Le Rwanda dénonce la suspension de l'aide militaire américaine

Le président du Rwanda Paul Kagame a réagi hier, vendredi 4 octobre, à la sanction de Washington qui a annoncé la veille avoir suspendu son aide militaire au Rwanda en vertu de la loi américaine de 2008 sur la protection des enfants soldats. En cause selon Washington, le soutien de Kigali à la rébellion du Mouvement du 23-Mars (M23) accusée de recrutement d’enfants soldats. Le président rwandais, lors d’un discours au Parlement alors que les nouveaux députés prêtaient serment, a estimé que ce traitement était injuste et qu’il bénéficiait aux « ennemis » du pays.
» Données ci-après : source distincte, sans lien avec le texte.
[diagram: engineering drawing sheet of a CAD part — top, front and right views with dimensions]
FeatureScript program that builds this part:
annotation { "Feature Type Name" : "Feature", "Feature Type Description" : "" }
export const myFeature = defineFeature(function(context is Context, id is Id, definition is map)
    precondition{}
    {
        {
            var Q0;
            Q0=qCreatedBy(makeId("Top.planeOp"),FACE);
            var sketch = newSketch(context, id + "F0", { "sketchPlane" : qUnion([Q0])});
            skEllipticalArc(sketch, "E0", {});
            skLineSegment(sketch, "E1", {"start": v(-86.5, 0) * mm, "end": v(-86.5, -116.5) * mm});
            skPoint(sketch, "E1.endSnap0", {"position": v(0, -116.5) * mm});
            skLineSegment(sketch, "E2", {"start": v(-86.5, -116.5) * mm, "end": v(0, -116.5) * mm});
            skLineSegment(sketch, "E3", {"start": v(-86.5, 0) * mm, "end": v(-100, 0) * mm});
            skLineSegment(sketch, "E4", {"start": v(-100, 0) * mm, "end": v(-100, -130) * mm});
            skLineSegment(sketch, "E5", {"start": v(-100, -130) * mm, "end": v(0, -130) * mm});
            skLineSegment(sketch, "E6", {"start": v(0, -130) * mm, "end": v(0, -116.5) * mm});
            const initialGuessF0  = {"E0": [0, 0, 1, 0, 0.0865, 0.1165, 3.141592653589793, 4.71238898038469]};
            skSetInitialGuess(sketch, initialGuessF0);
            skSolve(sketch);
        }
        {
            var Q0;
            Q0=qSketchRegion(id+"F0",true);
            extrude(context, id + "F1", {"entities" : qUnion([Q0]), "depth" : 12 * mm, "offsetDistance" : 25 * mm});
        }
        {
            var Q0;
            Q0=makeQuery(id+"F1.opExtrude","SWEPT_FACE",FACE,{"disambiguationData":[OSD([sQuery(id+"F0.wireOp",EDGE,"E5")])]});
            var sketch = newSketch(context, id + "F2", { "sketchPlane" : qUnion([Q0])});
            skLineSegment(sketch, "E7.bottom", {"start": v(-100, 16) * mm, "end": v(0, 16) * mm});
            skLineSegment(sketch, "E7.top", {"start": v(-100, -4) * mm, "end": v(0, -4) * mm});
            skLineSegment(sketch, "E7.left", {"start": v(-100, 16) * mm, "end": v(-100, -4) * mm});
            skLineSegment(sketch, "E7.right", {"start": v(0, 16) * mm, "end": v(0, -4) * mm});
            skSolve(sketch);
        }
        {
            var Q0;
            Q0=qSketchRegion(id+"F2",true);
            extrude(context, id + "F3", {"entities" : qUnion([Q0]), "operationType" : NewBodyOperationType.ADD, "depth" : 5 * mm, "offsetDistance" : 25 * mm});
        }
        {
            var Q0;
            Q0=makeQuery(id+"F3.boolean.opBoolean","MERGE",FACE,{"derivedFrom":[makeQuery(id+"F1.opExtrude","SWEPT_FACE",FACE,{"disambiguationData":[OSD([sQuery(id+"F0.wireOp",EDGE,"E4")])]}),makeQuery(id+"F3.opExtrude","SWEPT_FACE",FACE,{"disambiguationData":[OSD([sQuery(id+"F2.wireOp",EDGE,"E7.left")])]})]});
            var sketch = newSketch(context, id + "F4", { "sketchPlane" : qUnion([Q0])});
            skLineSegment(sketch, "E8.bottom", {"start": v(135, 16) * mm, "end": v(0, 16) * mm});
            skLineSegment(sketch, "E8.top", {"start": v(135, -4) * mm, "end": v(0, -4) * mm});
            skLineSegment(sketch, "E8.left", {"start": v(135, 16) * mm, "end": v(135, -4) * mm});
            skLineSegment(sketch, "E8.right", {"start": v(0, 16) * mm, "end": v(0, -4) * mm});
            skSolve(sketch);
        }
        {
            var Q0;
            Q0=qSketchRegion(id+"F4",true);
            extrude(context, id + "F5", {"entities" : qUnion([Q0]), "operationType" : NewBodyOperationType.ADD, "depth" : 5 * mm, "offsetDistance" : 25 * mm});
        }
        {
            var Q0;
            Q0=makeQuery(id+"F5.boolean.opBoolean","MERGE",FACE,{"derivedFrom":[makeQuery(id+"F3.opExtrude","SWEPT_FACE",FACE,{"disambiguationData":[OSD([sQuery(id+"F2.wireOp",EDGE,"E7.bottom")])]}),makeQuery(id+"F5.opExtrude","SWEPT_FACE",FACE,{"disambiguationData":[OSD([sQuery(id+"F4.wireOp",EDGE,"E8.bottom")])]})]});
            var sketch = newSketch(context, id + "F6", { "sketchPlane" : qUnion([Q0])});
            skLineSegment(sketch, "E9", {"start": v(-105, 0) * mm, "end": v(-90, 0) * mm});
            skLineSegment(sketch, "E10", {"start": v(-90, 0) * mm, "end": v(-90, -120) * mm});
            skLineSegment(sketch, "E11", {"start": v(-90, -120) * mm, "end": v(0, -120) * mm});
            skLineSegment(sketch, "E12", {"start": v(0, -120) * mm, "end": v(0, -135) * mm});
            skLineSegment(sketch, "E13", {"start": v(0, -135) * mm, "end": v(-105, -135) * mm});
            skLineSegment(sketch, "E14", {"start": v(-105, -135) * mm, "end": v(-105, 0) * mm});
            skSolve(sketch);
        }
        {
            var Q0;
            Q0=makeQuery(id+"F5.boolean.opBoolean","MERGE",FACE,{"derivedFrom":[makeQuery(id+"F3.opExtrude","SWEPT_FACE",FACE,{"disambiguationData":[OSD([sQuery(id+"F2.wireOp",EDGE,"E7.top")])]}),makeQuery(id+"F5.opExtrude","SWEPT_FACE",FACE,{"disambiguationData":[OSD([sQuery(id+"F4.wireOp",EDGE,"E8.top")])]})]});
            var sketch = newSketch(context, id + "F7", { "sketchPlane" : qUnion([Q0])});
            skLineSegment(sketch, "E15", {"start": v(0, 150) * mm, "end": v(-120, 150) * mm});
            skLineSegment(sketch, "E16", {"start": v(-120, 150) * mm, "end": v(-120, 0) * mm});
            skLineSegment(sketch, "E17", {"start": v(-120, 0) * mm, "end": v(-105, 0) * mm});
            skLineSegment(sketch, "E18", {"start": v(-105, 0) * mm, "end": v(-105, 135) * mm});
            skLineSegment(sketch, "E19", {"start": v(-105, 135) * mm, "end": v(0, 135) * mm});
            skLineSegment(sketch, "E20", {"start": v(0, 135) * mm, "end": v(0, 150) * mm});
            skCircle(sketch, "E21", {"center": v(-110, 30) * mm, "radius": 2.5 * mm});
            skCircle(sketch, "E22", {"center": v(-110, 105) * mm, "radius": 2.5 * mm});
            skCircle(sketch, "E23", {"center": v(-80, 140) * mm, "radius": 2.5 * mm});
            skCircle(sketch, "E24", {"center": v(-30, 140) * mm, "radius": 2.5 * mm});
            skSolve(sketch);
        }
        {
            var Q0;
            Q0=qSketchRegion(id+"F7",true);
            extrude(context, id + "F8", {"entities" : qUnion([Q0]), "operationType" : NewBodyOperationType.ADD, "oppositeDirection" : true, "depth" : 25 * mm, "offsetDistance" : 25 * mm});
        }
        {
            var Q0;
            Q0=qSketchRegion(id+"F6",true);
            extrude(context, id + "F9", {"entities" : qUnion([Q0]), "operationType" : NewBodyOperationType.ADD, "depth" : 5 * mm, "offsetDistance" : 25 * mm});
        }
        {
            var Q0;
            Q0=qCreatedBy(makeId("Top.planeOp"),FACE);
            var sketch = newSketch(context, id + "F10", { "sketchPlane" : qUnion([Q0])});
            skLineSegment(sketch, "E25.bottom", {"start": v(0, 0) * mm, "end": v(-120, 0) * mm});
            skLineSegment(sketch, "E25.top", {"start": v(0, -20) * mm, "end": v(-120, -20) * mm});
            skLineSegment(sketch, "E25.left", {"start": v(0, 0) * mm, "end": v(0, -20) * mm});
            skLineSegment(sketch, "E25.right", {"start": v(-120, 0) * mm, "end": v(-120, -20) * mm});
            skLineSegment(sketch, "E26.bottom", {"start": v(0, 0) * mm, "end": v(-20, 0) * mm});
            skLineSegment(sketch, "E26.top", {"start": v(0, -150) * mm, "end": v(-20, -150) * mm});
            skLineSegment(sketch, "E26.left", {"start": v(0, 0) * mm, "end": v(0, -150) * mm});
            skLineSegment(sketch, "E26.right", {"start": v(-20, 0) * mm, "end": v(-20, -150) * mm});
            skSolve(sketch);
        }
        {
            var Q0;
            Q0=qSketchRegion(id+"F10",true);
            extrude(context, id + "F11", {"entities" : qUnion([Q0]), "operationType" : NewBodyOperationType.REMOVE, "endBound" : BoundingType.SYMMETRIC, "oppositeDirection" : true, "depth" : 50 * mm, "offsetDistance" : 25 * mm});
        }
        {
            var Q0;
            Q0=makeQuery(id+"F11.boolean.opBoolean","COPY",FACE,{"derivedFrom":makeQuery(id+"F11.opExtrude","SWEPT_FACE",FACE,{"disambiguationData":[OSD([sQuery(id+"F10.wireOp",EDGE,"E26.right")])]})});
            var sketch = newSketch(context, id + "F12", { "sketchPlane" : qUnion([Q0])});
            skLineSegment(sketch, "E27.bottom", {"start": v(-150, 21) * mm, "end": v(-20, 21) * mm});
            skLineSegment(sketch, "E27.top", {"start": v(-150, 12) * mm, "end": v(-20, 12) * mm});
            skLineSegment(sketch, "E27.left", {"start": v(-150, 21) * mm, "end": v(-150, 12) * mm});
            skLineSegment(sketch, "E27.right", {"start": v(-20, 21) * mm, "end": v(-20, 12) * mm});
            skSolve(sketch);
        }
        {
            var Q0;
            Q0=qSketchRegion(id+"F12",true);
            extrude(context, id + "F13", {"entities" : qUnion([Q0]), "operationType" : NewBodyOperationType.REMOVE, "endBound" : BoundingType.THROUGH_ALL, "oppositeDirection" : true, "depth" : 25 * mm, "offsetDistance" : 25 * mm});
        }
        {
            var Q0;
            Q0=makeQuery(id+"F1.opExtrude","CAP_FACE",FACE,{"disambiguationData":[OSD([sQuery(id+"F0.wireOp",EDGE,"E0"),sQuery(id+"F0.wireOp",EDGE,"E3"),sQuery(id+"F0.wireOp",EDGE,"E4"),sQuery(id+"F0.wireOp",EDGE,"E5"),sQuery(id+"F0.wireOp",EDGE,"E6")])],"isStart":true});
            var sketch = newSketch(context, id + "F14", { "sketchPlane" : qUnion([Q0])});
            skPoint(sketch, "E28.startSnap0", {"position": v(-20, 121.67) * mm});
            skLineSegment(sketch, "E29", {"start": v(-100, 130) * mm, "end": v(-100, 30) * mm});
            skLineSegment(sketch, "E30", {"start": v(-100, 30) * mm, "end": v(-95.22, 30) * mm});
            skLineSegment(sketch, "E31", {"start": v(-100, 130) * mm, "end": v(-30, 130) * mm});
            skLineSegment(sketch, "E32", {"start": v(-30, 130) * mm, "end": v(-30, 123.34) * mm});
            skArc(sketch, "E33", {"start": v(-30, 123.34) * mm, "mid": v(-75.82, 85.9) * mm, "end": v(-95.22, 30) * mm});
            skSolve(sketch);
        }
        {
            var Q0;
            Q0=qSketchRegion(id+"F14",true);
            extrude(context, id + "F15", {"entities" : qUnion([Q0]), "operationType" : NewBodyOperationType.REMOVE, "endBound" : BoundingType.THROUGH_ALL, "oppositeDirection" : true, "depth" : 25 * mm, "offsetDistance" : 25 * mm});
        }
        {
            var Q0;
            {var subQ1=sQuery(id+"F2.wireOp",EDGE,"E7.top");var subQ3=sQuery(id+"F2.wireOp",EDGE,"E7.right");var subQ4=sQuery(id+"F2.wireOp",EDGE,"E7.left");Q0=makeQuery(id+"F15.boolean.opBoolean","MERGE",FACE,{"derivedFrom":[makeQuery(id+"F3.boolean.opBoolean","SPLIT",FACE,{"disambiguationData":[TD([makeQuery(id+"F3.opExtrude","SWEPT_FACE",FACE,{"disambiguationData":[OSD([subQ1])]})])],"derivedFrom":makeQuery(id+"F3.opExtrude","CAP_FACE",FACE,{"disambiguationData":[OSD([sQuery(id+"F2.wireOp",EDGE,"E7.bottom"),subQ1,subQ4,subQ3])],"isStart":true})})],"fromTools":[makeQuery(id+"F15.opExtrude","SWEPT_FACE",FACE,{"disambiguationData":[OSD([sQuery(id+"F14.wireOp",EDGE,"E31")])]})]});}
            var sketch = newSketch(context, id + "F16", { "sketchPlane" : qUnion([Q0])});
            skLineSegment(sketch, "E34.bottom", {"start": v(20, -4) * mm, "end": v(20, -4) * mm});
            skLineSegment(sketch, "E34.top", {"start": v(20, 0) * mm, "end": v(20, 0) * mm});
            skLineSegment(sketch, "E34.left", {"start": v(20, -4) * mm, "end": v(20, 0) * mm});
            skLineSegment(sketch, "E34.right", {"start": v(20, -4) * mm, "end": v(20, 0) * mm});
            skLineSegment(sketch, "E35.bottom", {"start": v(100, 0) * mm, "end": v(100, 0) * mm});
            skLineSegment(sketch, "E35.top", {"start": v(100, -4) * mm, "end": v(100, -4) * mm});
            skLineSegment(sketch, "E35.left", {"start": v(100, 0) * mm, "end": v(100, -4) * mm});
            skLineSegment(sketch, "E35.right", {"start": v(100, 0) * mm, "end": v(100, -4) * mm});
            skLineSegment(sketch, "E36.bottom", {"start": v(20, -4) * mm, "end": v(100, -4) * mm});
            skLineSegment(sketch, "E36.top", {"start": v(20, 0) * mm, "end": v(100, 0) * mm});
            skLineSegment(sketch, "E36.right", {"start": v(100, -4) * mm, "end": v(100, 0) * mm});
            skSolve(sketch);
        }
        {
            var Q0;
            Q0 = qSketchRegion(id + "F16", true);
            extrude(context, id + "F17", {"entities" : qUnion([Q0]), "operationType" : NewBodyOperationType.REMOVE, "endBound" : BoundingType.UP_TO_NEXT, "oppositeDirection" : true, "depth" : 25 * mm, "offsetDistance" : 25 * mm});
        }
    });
Le président rwandais Paul Kagame. REUTERS/Noor Khamis
Le président rwandais Paul Kagame. REUTERS/Noor Khamis

« C’est une situation très dure à laquelle nous faisons face. […] Le Rwanda est jugé et rendu responsable pour les erreurs des autres » ; c’est ce qu’a dénoncé hier le président Paul Kagame face à un parterre de parlementaires, de haut responsables rwandais et de diplomates.
 

« Des déclarations sont faites sur nous à propos d’enfants soldats en RDC et la RDC n’est pas concernée par ça, nous sommes jugés à leur place », a-t-il poursuivi. Kinshasa a bénéficié d’exemptions à la fameuse loi américaine sur les enfants soldats en vertu de laquelle le Rwanda est sanctionné. « Je ne comprends pas pourquoi le Rwanda est traité […] avec autant d’injustice», a-t-il encore estimé.
 

  → A (RE)LIRE : Documentaire : «Se battre comme des soldats, mourir comme des enfants»
 

Et pour le président Paul Kagame, ce genre de traitement bénéficie à ceux qu’il nomme les ennemis du Rwanda, ces « assassins » dit-il, « qui vivent en RDC [ou] en Afrique du Sud », qui « jettent des grenades à Kigali et tuent nos enfants ». Une allusion aux dissidents rwandais en exil et aux Forces démocratiques de libération du Rwanda, les FDLR, que Kigali rend responsables des séries d’attaques à la grenade sur son territoire depuis 2010.

Maintes fois applaudi, le président rwandais a appelé les parlementaires et toute la population à travailler encore plus dur en cette période difficile, les assurant cependant que « l’esprit du Rwanda » demeurait intact.